我有大量文件夹,其中包含每个文件夹下的csv和htm文件(某些文件夹有多个csv文件,有些文件夹只有一个csv文件)。
是否可以自动筛选并获取仅包含一个csv文件的文件夹,并将数据导入R或其他统计包中?
答案 0 :(得分:0)
getwd()
all_files<-list.files()
split_all_files<-sapply(all_files,function(x) strsplit(x, "\\.")[1])
for(i in seq(1,length(all_files))){
if(split_all_files[[i]][2]=="csv"){
data_file<-data.frame()
data_file<-read.csv(all_files[i])
}
}
答案 1 :(得分:0)
OP已请求在所有目录中搜索csv
个文件,但仅考虑那些包含恰好一个 csv
文件的目录。只应导入这些文件。
在UNIX系统上,有一些操作系统命令如fgrep
可能可用于此目的,但我相信下面的基本R解决方案应该适用于任何系统:
# define starting dir
path <- file.path("path", "to", "start", "search")

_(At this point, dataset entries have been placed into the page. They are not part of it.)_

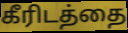
கீரிடத்தைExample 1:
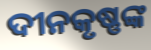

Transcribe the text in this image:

ଦୀନକୃଷ୍ଣଙ୍କ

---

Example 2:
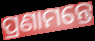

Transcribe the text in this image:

ପ୍ରଣାମନ୍ତେ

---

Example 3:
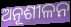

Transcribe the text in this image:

ଅନୂଶୀଳନ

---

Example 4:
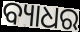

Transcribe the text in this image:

ବ୍ୟାଧର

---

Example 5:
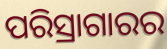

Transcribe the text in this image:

ପରିସ୍ରାଗାରରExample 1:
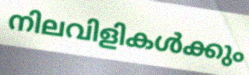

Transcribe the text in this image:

നിലവിളികൾക്കും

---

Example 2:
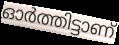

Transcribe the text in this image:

ഓർത്തിട്ടാണ്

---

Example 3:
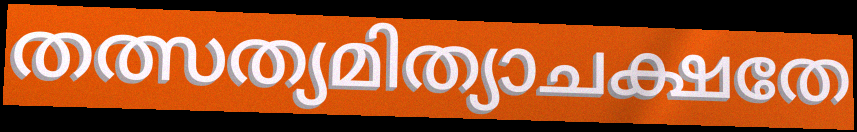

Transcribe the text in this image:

തത്സത്യമിത്യാചക്ഷതേ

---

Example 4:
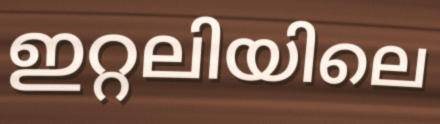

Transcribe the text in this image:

ഇറ്റലിയിലെ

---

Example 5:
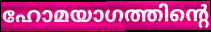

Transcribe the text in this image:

ഹോമയാഗത്തിന്റെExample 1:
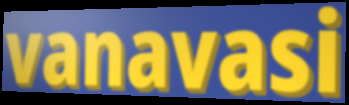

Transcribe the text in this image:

vanavasi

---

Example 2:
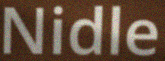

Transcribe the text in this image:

Nidle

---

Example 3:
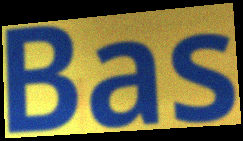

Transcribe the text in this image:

Bas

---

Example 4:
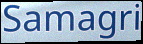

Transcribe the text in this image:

Samagri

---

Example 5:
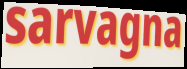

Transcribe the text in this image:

sarvagna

# or path <- file.path(".")
# or path <- getwd()
# find all directories, recursively, i.e., also sub-directories
dirs <- list.dirs(path, recursive = TRUE)
# search all directories for csv files, i.e., file name is ending with csv
# return result as a list with a vector of file names per list element
csv_files <- lapply(dirs, list.files, pattern = "\\.csv$", full.names = TRUE)
# pick only those list elements which contain exactly one .csv file
# and unlist to get vector of file names.
# note lenghts() gets the length of each element of a list
files_to_read <- unlist(csv_files[lengths(csv_files) == 1L])
# read selected files, return result in a list
imported <- lapply(files_to_read, data.table::fread)
# or use a different file reader, alternatively
imported <- lapply(files_to_read, readr::read_csv)
# name list elements to identify imported data sets
setNames(imported) <- files_to_read
# or use only the file name
setNames(imported) <- basename(files_to_read)
# or use only the name of the enclosing directory
setNames(imported) <- basename(dirname(files_to_read))